The above process describes the optimal substructure:

A problem is said to have an optimal substructure if the optimal solution of a problem can be efficiently constructed from the optimal solutions of its subproblems;

The optimal substructure ensures that the optimal solution of the original problem in dynamic programming can be derived from the optimal solution of the subproblem. Therefore, a problem must have overlapping subproblems and optimal substructure to be solved using dynamic programming regions.

In fact, how to derive the state and state transition equations is the core of dynamic programming and also its difficulty.

Finally, let's talk about the difference between dynamic programming, greed, and divide and conquer.

The difference between dynamic programming and greedy

Greedy and DP both require that the original problem must have an optimal substructure. However, the difference is that the idea of greed is top-down, and the optimal solution to the current problem is directly selected through decision-making, and the sub-problems that are not selected are discarded. In other words, greedy always chooses on the basis of the previous step.

However, dynamic programming problems, whether top-down or bottom-up, are always generalized from the boundary to the whole world, that is to say, DP will always consider all sub-problems, even if a sub-problem is currently ignored, but Due to the nature of overlapping subproblems, it will be considered again later.

The number tower problem as shown in the figure below:

If greedy is used, then the maximum value obtained is 5>8>12>10>5 == 40, which is obviously wrong, because if we use dynamic programming, then the maximum value obtained is 5>3 >16>11>9==44.

(The number of towers problem is also one of the classic dynamic programming problem models, friends can try to write its code)

The difference between dynamic programming and divide and conquer

Both divide and conquer and DP decompose the problem into sub-problems, and then combine the sub-problems to obtain the solution of the original problem. The difference, however, is that the subproblems of divide and conquer are not overlapping.

The subproblems of dynamic programming overlap.

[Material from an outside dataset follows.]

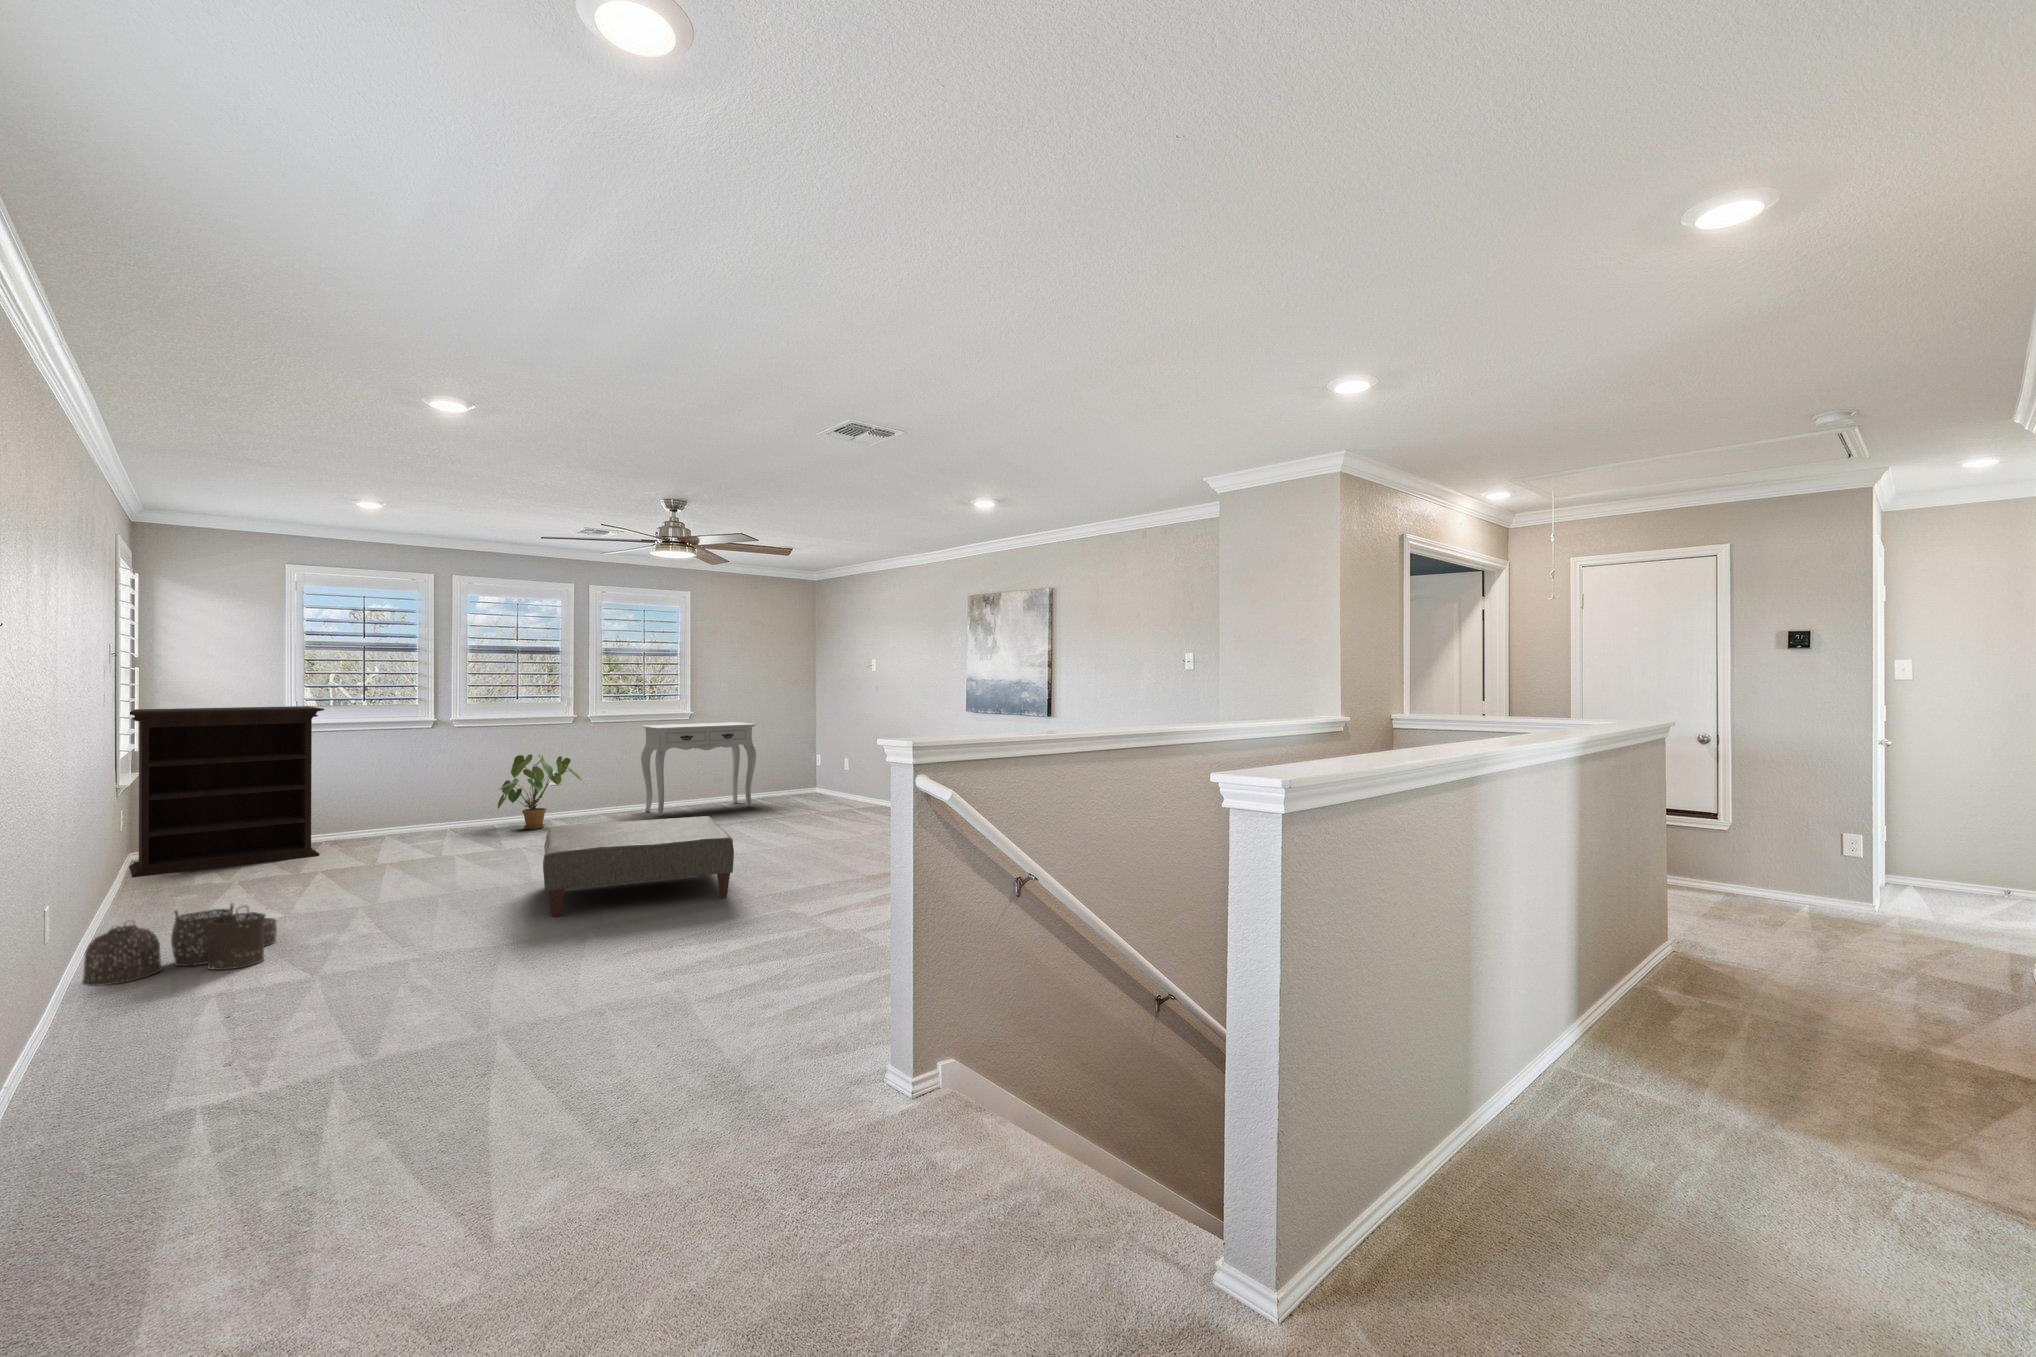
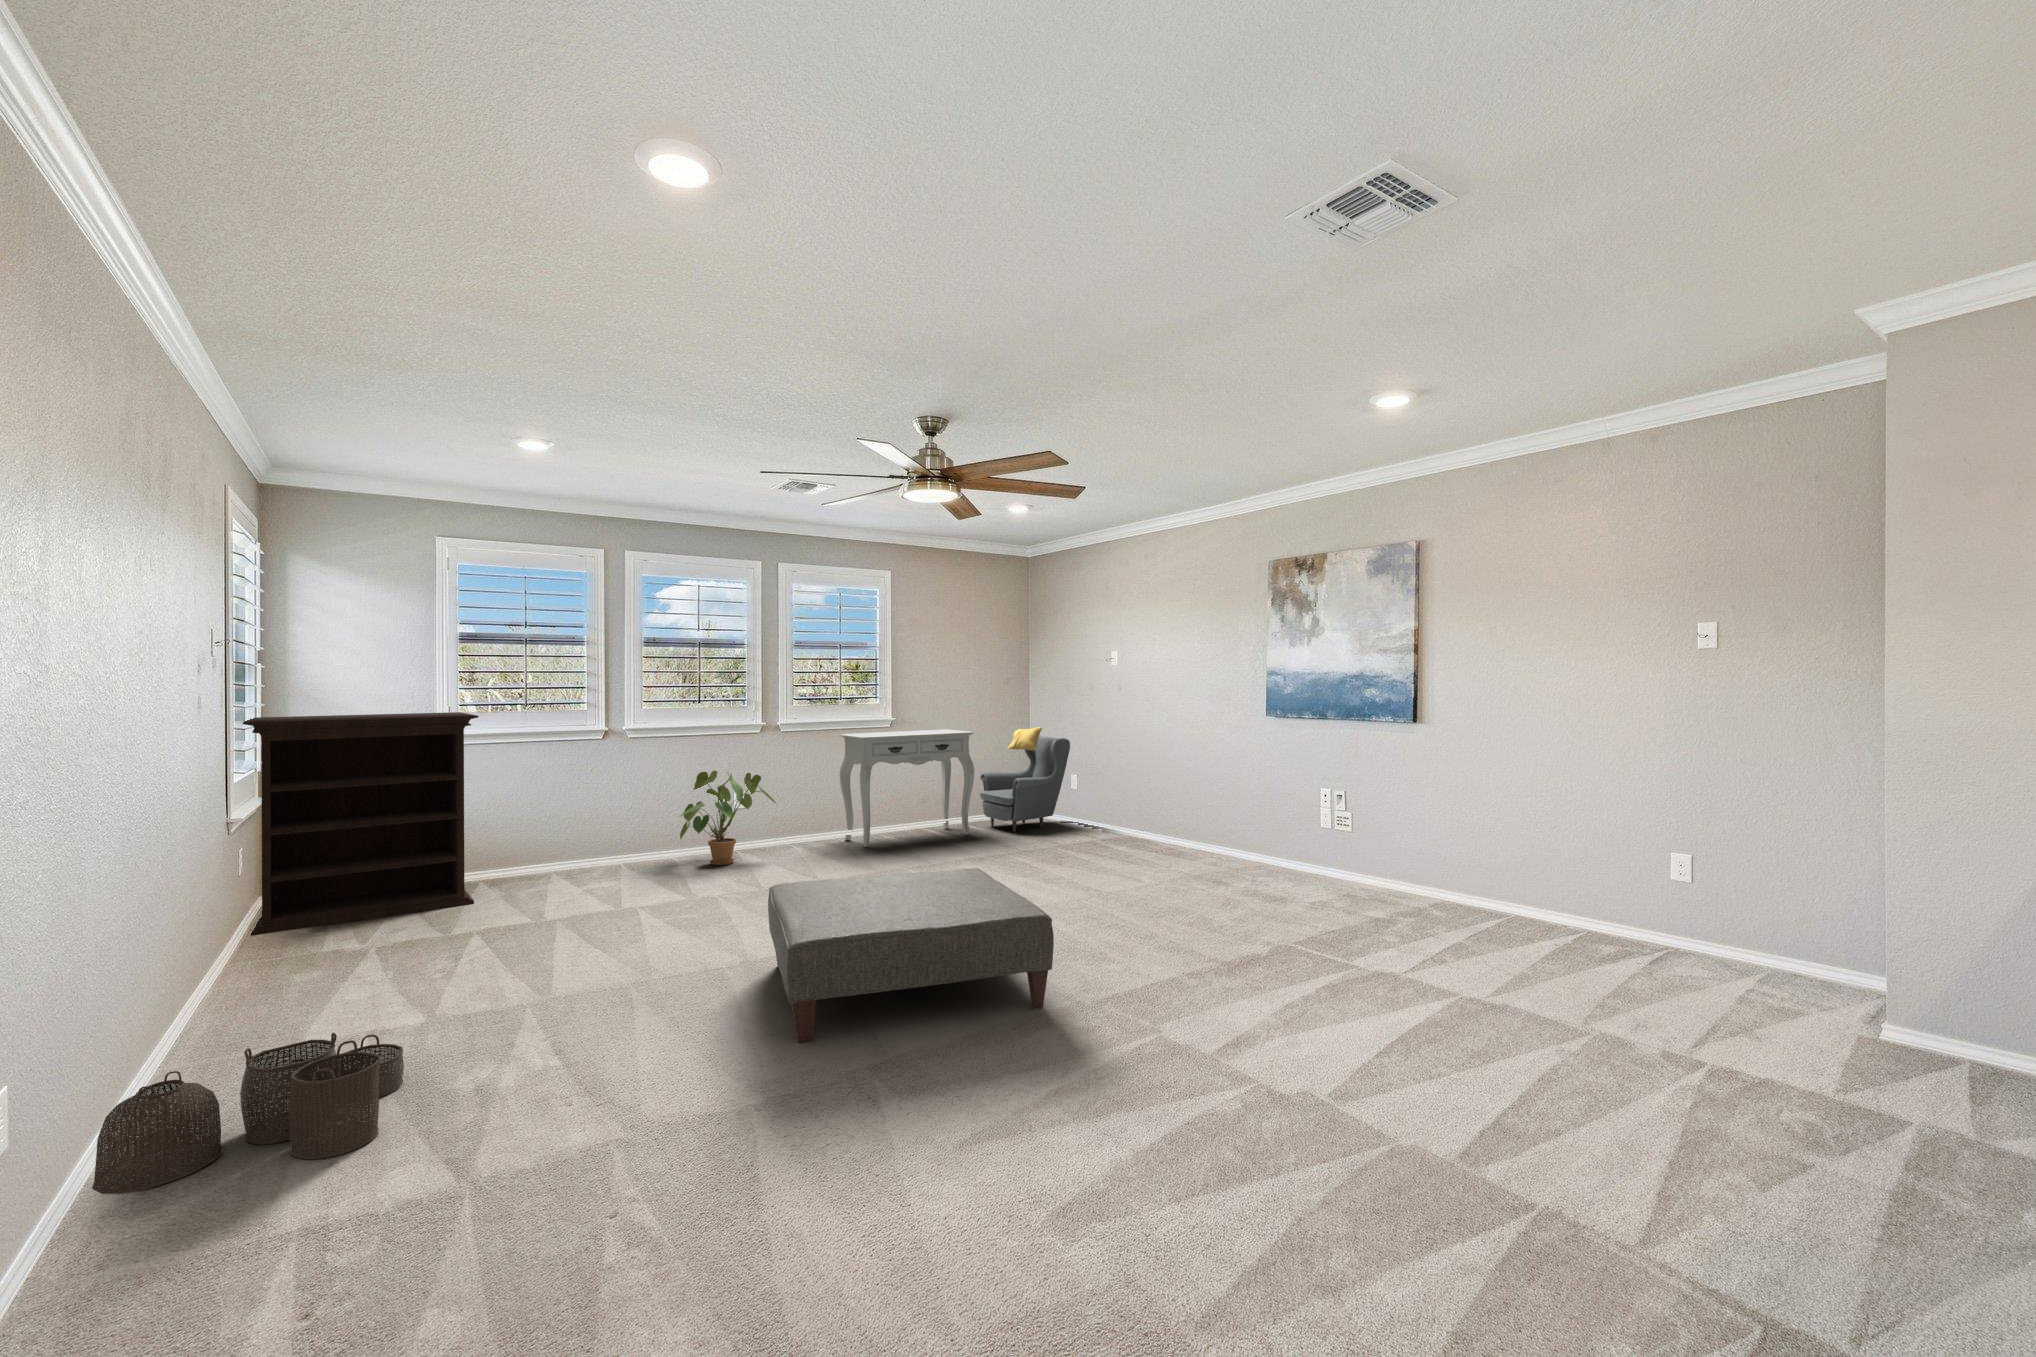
armchair: none [765,721,840,804] -> present [980,727,1070,832]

As we mentioned before, the merge sort and quick sort algorithms use divide and conquer, processing the left and right sequences separately and then combining their results. There is no overlapping sub-problem in the process. At the same time, the problem solved by divide and conquer is not necessarily optimal, but DP must be.

Afterword

I hope that after reading this article, you can have a preliminary understanding of the problem of dynamic programming. At the same time, the best way to improve the ability of the algorithm is to write more questions. You can find DP questions on various platforms to do it. As the questions we practice become more and more More, the understanding of DP will become more and more in-depth.